PDC exhibits severe fundamental weakness, highlighted by a weak Piotroski F-Score of 3/9 and a disastrous ROE of -126.84%. While the company shows impressive YoY revenue growth of 73.10% and strong short-term price momentum, these are overshadowed by a profit margin of -58.29% and an extreme Price-to-Book ratio of 43.28. The disconnect between the low Price-to-Sales ratio (0.05) and the high P/B suggests a highly speculative valuation not supported by earnings or asset value. Overall, the company is operating at a significant loss with no clear path to profitability.

Strengths
Strong YoY revenue growth of 73.10%
Healthy short-term liquidity (Current Ratio 1.74, Quick Ratio 1.62)
Significant recent price momentum (1Y Change +227.9%)
Risks
Severe lack of profitability (Profit Margin -58.29%)
Extreme valuation premium on book value (P/B 43.28)
Weak financial health as indicated by Piotroski F-Score (3/9)
SMSI BEARISH

SMSI exhibits critical financial distress, highlighted by a Piotroski F-Score of 1/9, indicating severe fundamental weakness. The company is experiencing a systemic collapse in value, with a 5-year price decline of 98.4% and consistent revenue contraction of 20% YoY. Liquidity is a primary concern as the current ratio (0.74) and quick ratio (0.54) suggest an inability to meet short-term obligations. Despite a high gross margin, the massive negative operating and profit margins indicate an unsustainable business model.

Strengths
Strong Gross Margin (74.05%)
Low Debt-to-Equity ratio (0.13)
Low Price-to-Sales ratio (1.05)
Risks
Severe liquidity crisis (Current Ratio < 1.0)
Consistent revenue decline (-20% YoY and Q/Q)
Extreme negative profitability (Profit Margin -168.91%)

Compare Another Pair

PDC vs SMSI: Head-to-Head Comparison

This page compares Perpetuals.com Ltd (PDC) and Smith Micro Software, Inc. (SMSI) across key fundamental metrics including valuation ratios, profitability margins, growth rates, financial health indicators, and dividend metrics.
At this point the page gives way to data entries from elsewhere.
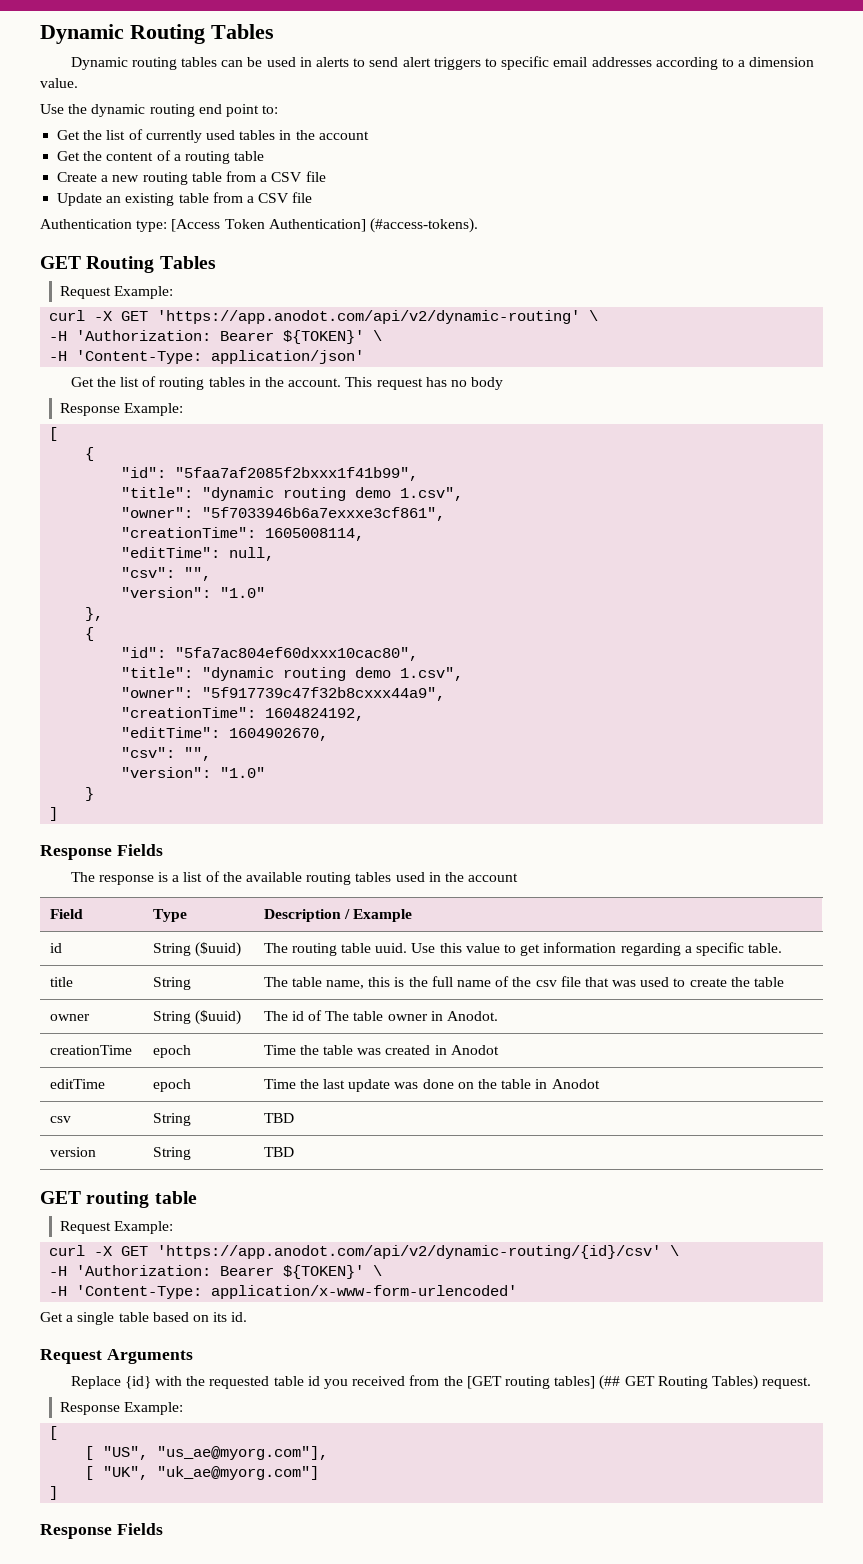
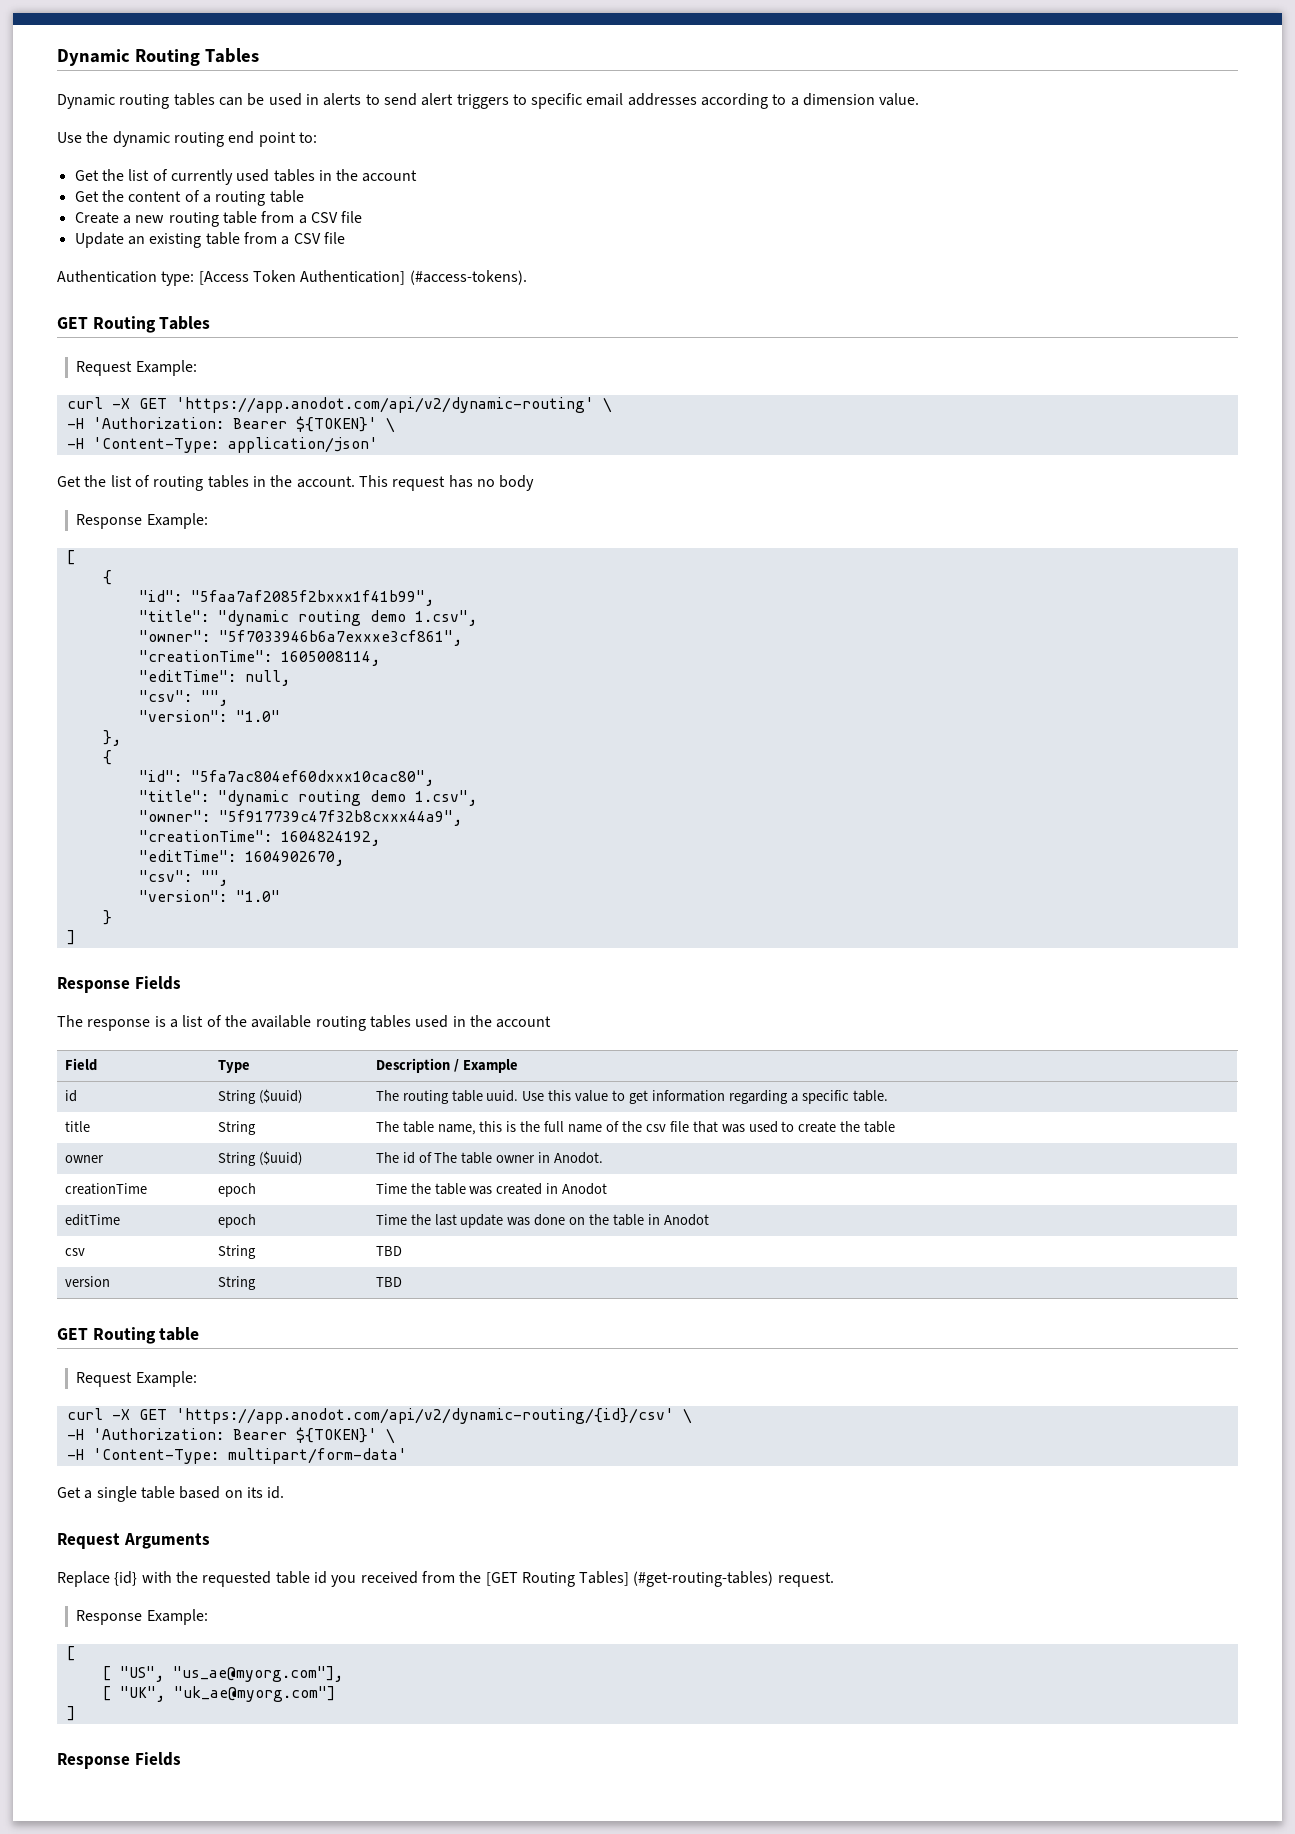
[86,1191,150,1208] routing -> [92,1327,156,1344] Routing
[211,1285,518,1299] application/x-www-form-urlencoded' -> [227,1448,407,1464] multipart/form-data'
[504,1375,758,1390] routing tables] (## GET Routing Tables) -> [521,1571,774,1587] Routing Tables] (#get-routing-tables)

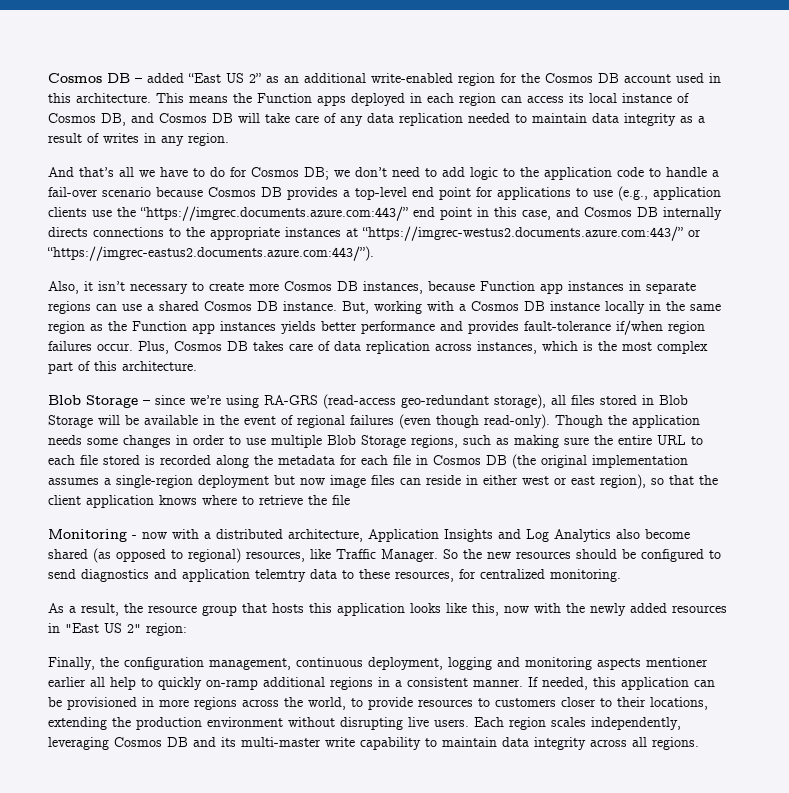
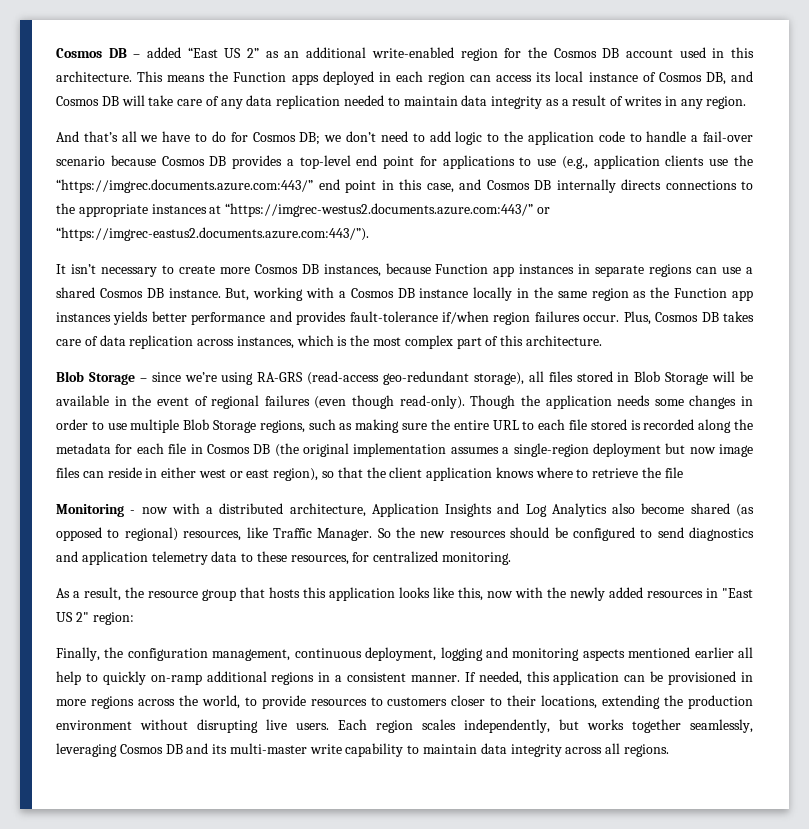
[48,281,93,294] Also, it -> [56,264,66,274] It
[255,569,306,582] telemtry -> [151,551,208,565] telemetry
[646,657,708,667] mentioner -> [628,647,691,658] mentioned
(681, 723) none -> [559,719,753,733] but works together seamlessly,

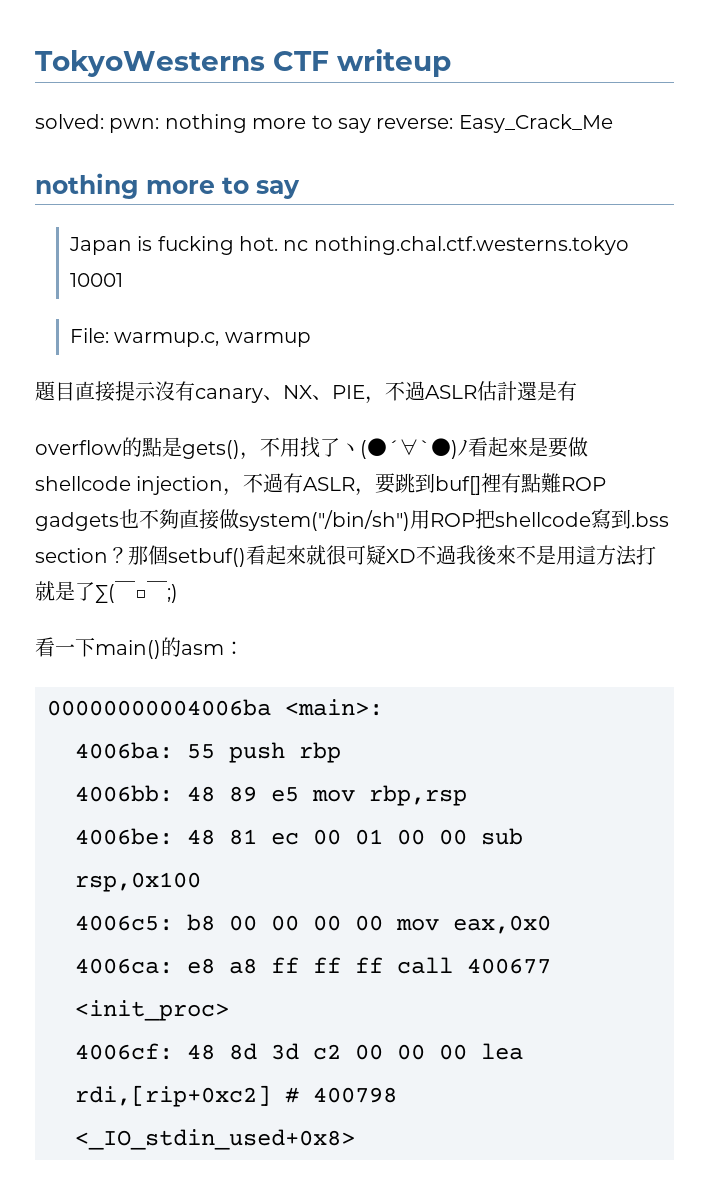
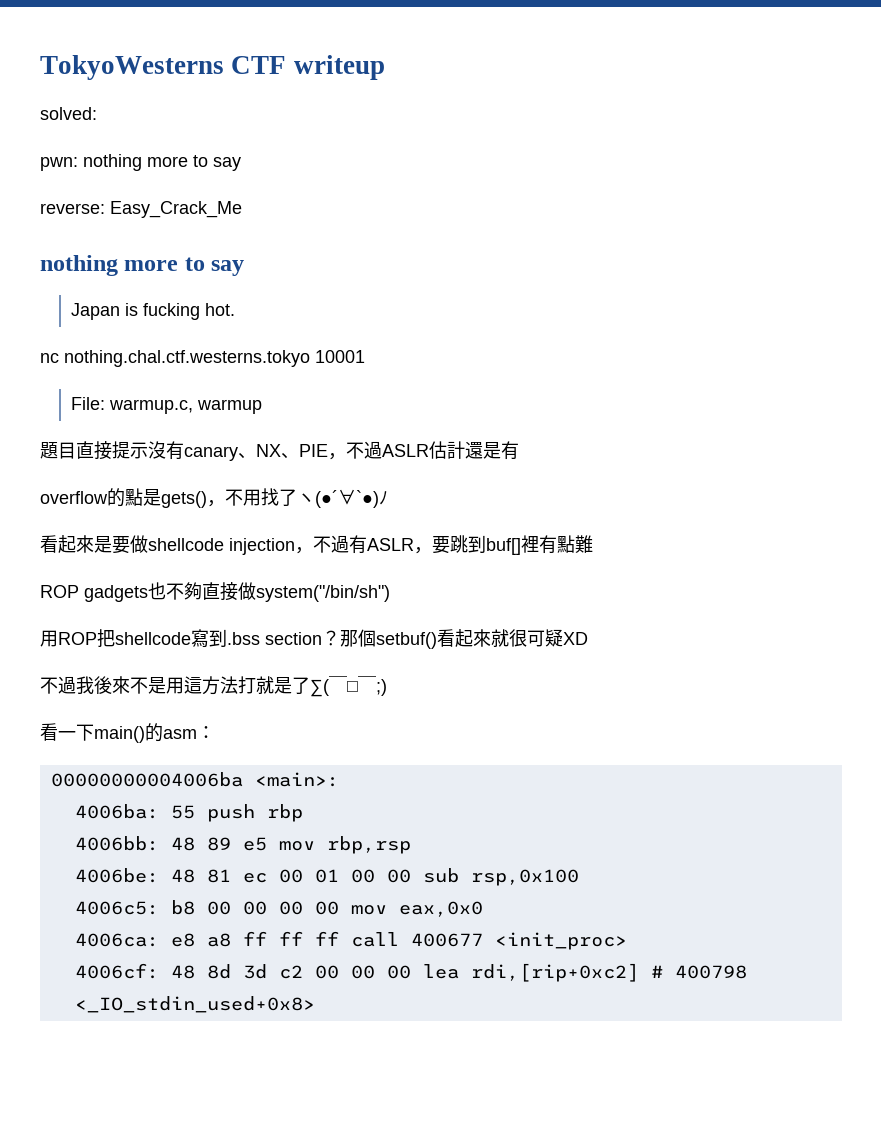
(104, 121) none -> (97, 113) //
(371, 125) none -> (241, 164) //
(278, 243) none -> (236, 309) //
(468, 447) none -> (388, 498) //
(562, 483) none -> (593, 544) //
(410, 520) none -> (390, 593) //
(416, 556) none -> (588, 638) //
Each metric highlights the better-performing stock so you can quickly identify relative strengths and weaknesses.

Our AI engine independently analyzes each company's financials, competitive position, and market conditions to produce a verdict (Bullish, Neutral, or Bearish) along with key strengths and risks. Use this comparison alongside your own research to make informed investment decisions.